Guidance: This skill appears to implement what it claims (local OCR then a remote visual model fallback) but it will take full-page screenshots and send them to a third-party API (Aliyun DashScope-compatible endpoint). Before installing: 1) Be aware screenshots may include sensitive info — do not run on pages with passwords, payment data, or personal info. 2) The skill requires a VISION_API_KEY (contradicting the registry metadata) or config in ~/.openclaw/openclaw.json — verify what keys you store there. 3) Review the index.mjs code yourself or run the skill in a sandboxed environment to confirm behavior. 4) If you must use it, consider creating a dedicated, limited-scope API key on the provider side and avoid running it against sensitive sites. If you need higher assurance, decline installation until the metadata is corrected and the developer documents exact data flows and config-file parsing behavior.

Review Dimensions

Purpose & Capability: concernThe skill's declared purpose (captcha recognition using local OCR with a visual-model fallback) matches the code and SKILL.md. However the registry metadata claimed 'Required env vars: none' while both SKILL.md and index.mjs require a VISION_API_KEY (or config file) to call the remote visual model. That metadata mismatch is misleading and reduces transparency about required secrets.
Instruction Scope: concernRuntime instructions and source direct the agent to take full-page screenshots of target webpages and send the image (base64) to an external endpoint (Aliyun DashScope-compatible API). The README warns not to use pages with passwords/bank info, but automatic full-page screenshotting means sensitive data can be captured and transmitted. The skill also reads the user's OpenClaw config (~/.openclaw/openclaw.json) for provider API keys.
Install Mechanism: okThis is instruction+code (no installer). Dependencies are standard Node modules (playwright-core, tesseract.js) and installation is via npm—no unusual download URLs or archive extraction.

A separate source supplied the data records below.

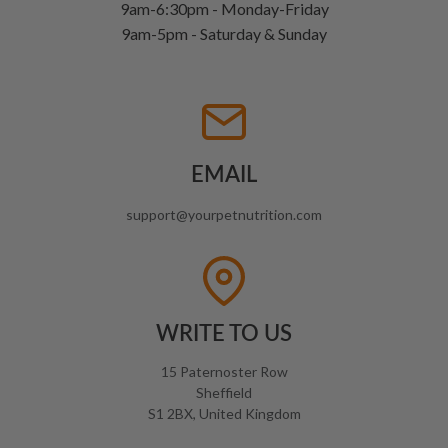
9am-6:30pm - Monday-Friday
9am-5pm - Saturday & Sunday
EMAIL
support@yourpetnutrition.com
WRITE TO US
15 Paternoster Row
Sheffield
S1 2BX, United Kingdom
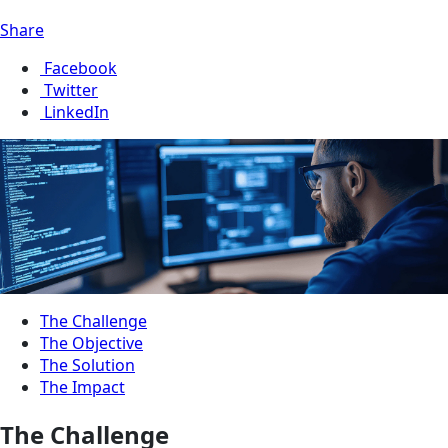
Share
Facebook
Twitter
LinkedIn
The Challenge
The Objective
The Solution
The Impact
The Challenge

No install spec (low platform-level risk) but the package expects node >=18 and Chrome/Chromium present.
Credentials: concernThe skill legitimately needs an API key for the remote vision model (VISION_API_KEY / QWEN_API_KEY) and an API base URL. That is proportionate to the fallback capability. However manifest/registry metadata incorrectly lists no required env vars, and the code will also read ~/.openclaw/openclaw.json for provider credentials (potentially exposing other stored provider keys if present). The skill does not request unrelated credentials, but it will read user config files that may contain secrets.
Persistence & Privilege: okThe skill does not request always:true, does not attempt to modify other skills, and is user-invocable only. It writes screenshots to the workspace and expects the runtime to have node and Chrome, which is normal for browser automation.